Wednesday, January 23, 2013

Failed idol auditions


It’s Idol season again.

    I’ve watched nearly every season since it showed up 12 years ago.
It’s not that I am a big pop music fan. Most of the songs they sing on the show I have never even heard of, except when they do Elvis week, or music from the 50’s and 60’s that I heard growing up with my parents oldies stations. It’s really not about the music for me.
Let’s be honest. The reason my family loves to sit around the TV during this show is not about the great talent, or the music or even the drama from the judges. The real draw of this show is the auditions. The REALLY BAD auditions.

   If you have somehow lived in a bubble for the last 12 years and haven’t actually caught an episode of American Idol, it goes something like this.
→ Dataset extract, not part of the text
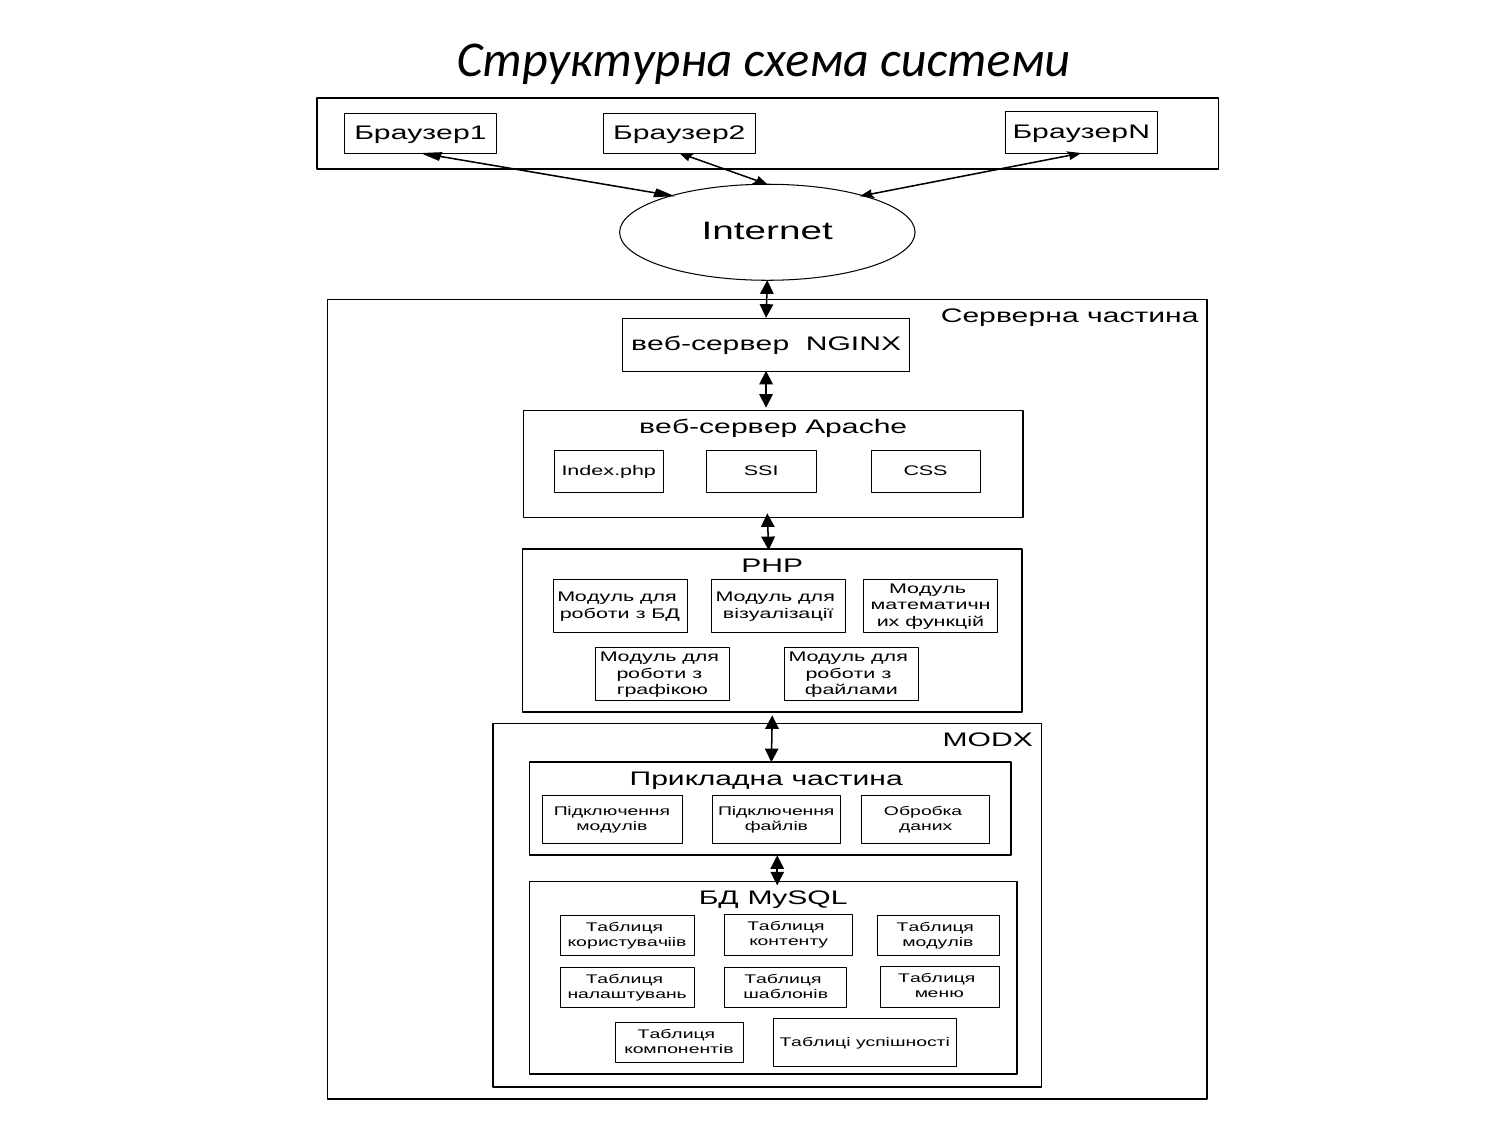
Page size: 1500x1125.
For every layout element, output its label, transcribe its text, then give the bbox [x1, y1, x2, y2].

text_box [312, 54, 1223, 1103]
list Структурна схема системи [88, 19, 1439, 976]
Tens of thousands of people from all over the country fill huge auditoriums and wait in day long lines to get their chance to have one minute to sing in front of a panel of judges. Each one believes with all their heart that they are the next music star, and many cross through obstacle after obstacle to have their chance to show the world their talent and win the million dollar contract.
But only one person gets to win.

    That leads to weeks and weeks of auditions to narrow the field and bring the best to Hollywood to pursue their dreams. And weeks and weeks of terrible auditions to choose the few talented enough to actually make it through. And that is our favorite part.

   Some of these make us laugh so hard our sides hurt. Person after person walks to the stage in ridiculous outfits with some of the worst singing we have ever heard and dance moves to match. And most of them have no idea how truly bad they are. They are simply shocked at the judges’ responses.
And that brings me to a question. Don’t they have anyone in their lives who was willing to be honest enough to spare them from this embarrassment? Why didn’t anyone ever tell them that maybe a career in music was simply not their calling? It seems a lot of tears could have been spared and a lot of energy could have been put into better things. Or worse, maybe someone did tell them and they didn’t listen? Maybe they decided to pursue their dreams in spite of the naysayers; which, I suppose is good IF you actually have the talent needed to make the dream happen… which of course, they don’t.

I wonder how many of us are auditioning for the judge in very much the same way.

   Maybe we don’t wear flashy costumes or try to move our feet to some catchy rhythm, but I wonder how many of us think we are really great at something but are really only deceiving ourselves.

   Maybe we are living our lives to hear our Ultimate Judge say, “Well done good and faithful servant”, only to Hear Him say that He never really knew us and that our walk was more of a bad audition than a life lived honestly.
What if we have convinced ourselves that we are sharing the Gospel ENOUGH, giving to the poor ENOUGH, moving in the fruits of the Spirit ENOUGH? What if we should have been walking out our salvation more to do better at living a life with all that God has for us instead of adding a bit more flash and trying to make ourselves look better for the Judge?

   What if others have tried to tell us that what they hear from us is different from what they see acted out in our lives? What if instead of getting defensive about being called a hypocrite we actually took steps to change our hearts and actually line up our words to our actions?

   So it comes down to this. Each of us will have to face our Judge one day, and it won’t be Randy or Simon making jokes about whether or not we measured up. There will only be one time to show Him that we have been faithful to all that He has asked us to do.
But will He find us faithful or will our lives be shown to be a mirage of the real thing?